Figure 8: Yarn of two spinning systems: (a): yarn of lateral entry compact spinning with pneumatic grooves; (b): yarn of intermediate compact spinning with pneumatic grooves

4  Conclusions

This paper provided a theoretical method for modeling the dynamic motion that simulates fibers driven by mechanical forces in the lateral compact spinning. In the study, we established a fiber FE model to simulate the large deformation process of the elastic thin rod element, and deduced the dynamic equilibrium equation of the spatial elastic thin rod unit in the model. We numerically obtained the movements of fibers under agglomeration and visually displayed additional twists generated in the lateral compact spinning with pneumatic grooves. The experiments demonstrated that the lateral compact spinning could produce smoother and tighter yarns that the intermediate compact spinning due to additional twists. Thus, the fiber FE model may be used to solve the large deformation problem of fiber motion in the three-dimensional space.

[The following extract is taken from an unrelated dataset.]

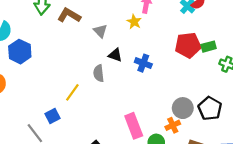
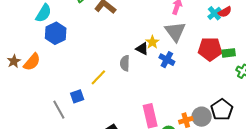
yellow star: (134, 22) -> (152, 42), moved
gray triangle: (100, 31) -> (175, 32), moved, size x1.6
gray circle: (183, 108) -> (202, 117), moved

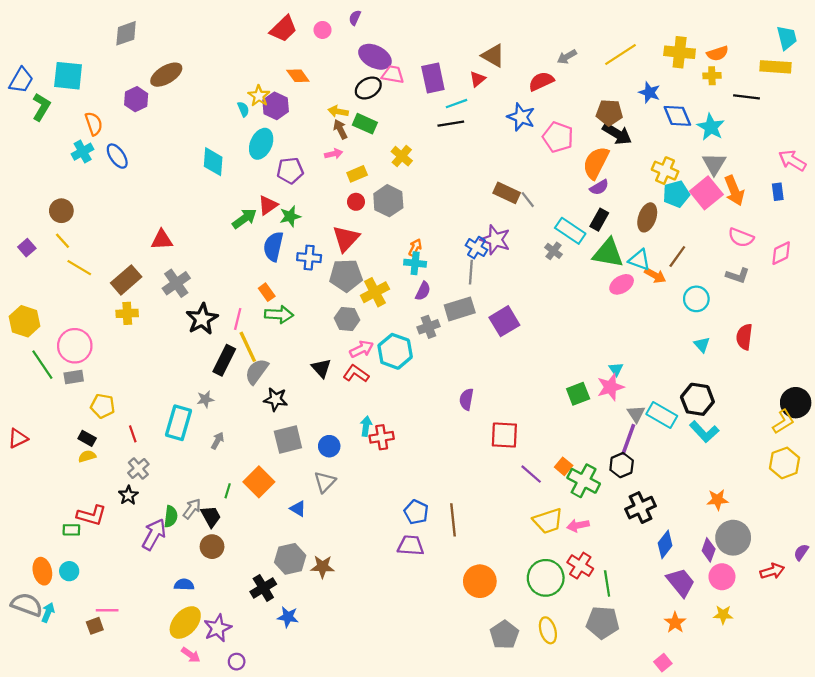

Funding Statement: This work is supported in part by China Scholarship Council and National Key R&D Program of China (Grant No. 2017YFB0309100).

Conflicts of Interest: The authors declare that they have no conflicts of interest to report regarding the present study.

This work is licensed under a Creative Commons Attribution 4.0 International License, which permits unrestricted use, distribution, and reproduction in any medium, provided the original work is properly cited.